Outro ponto central da intervenção de Pedro Marques foi o comércio local. O vereador lamentou o encerramento da Casa Quintas, que descreveu como uma das lojas mais carismáticas do concelho e “uma loja que daria um livro”, defendendo que espaços deste tipo são âncoras para qualquer política de Comércio com História.
Pedro Marques recordou que o projeto Comércio com História foi apresentado no final do ano passado, mas que, na sua perspetiva, ainda não saiu do papel. “Os comerciantes já deveriam conhecer bem aquele conteúdo”, afirmou, considerando que o município continua sem uma política assertiva de apoio ao comércio local.
O vereador foi mais longe e alertou para o que classificou como “declínio absoluto do comércio local”. Para Pedro Marques, Oliveira de Azeméis arrisca ficar sem comércio tradicional se não houver medidas consistentes, em parceria com a associação comercial, mas também com uma estratégia própria do município. Defendeu uma base de dados do comércio local, melhor divulgação, eventos mais coordenados e uma ligação mais eficaz entre animação urbana e lojas abertas.
Rui Luzes Cabral recusou que todos os problemas do comércio possam ser imputados às autarquias. “O ónus dos problemas e a solução para os problemas de tudo o que existe na nossa comunidade não pode ser sempre assacado às autarquias, ao Governo”, afirmou. Ainda assim, admitiu que é importante o município ter “uma estrutura interna na Câmara Municipal de pessoas interessadas que possam ser parceiros do nosso comércio tradicional”.

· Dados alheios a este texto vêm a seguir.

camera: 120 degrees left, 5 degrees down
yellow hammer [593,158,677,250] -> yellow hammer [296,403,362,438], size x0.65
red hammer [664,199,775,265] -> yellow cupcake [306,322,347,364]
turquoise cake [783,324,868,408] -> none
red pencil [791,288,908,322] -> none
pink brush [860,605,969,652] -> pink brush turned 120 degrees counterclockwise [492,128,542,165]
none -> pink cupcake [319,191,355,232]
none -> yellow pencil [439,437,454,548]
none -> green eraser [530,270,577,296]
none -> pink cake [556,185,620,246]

Habitação volta ao centro da crítica


A crítica de Pedro Marques ao ritmo da Câmara voltou a aparecer no debate da habitação. Durante a discussão da Estratégia Local de Habitação, o vereador da AD questionou os resultados concretos alcançados nos últimos anos e afirmou que o município ainda não tem casas atribuídas em regime de habitação acessível.
“Até agora não tem uma casa atribuída em habitação acessível”, afirmou, questionando a estratégia municipal e lembrando que Oliveira de Azeméis tem, segundo disse, uma taxa de desocupação de imóveis de 11,8%, com mais de três mil casas devolutas.
Inês Lamego contestou a leitura da oposição e defendeu que a revisão da estratégia resulta de uma mudança no mercado. “Existiu uma mudança de paradigma naquilo que é a disponibilidade das rendas do mercado”, afirmou, sublinhando a dificuldade que “a classe média tem para aceder a este tipo de habitação”. A vereadora justificou a urgência da revisão com a intenção de adquirir 25 fogos e lembrou que o município tinha, até agora, “apenas a renda apoiada, vulgarmente conhecida como habitação social”.

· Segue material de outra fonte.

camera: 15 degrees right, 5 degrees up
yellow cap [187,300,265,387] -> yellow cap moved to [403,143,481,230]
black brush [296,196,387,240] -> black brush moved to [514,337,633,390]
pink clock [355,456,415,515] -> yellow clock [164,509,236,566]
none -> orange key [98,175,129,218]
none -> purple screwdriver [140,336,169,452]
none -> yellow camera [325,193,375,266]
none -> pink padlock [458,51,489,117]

Executivo diz que há planeamento e obra feita


O executivo rejeitou a ideia de ausência de estratégia. Rui Luzes Cabral apontou vários eventos como exemplos de dinamização do concelho e do comércio local, do Mercado à Moda Antiga ao 37.20, às festas de La Salette, à Festa na Aldeia e à Noite Branca. “São meses de uma constante animação”, afirmou, defendendo que a Câmara procura “envolver as coletividades” e “proporcionar que isso, de alguma forma, ajude o nosso comércio local”.
Sobre estradas, a maioria sustentou que há procedimentos em preparação e que algumas intervenções dependem de infraestruturas prévias, como saneamento e águas pluviais, para evitar pavimentar agora e voltar a abrir as mesmas ruas meses depois.
Na habitação, Rui Luzes Cabral rematou com uma síntese da ação do executivo: “Em poucos anos, recuperámos o Bairro de Lações, estamos a construir um edifício com 50 e tal apartamentos para a renda acessível. Queremos comprar mais 25 para a renda acessível e ainda estamos com 50 e tal camas para os nossos estudantes na Quinta do Comandante".
Ainda assim, Pedro Marques insistiu na ideia de que Oliveira de Azeméis tarda em concretizar projetos. Foi, de resto, no final da troca de argumentos sobre o Pedregulhal, que Marques urdiu a crítica puxada a titulo: “Tudo demora muito aqui.”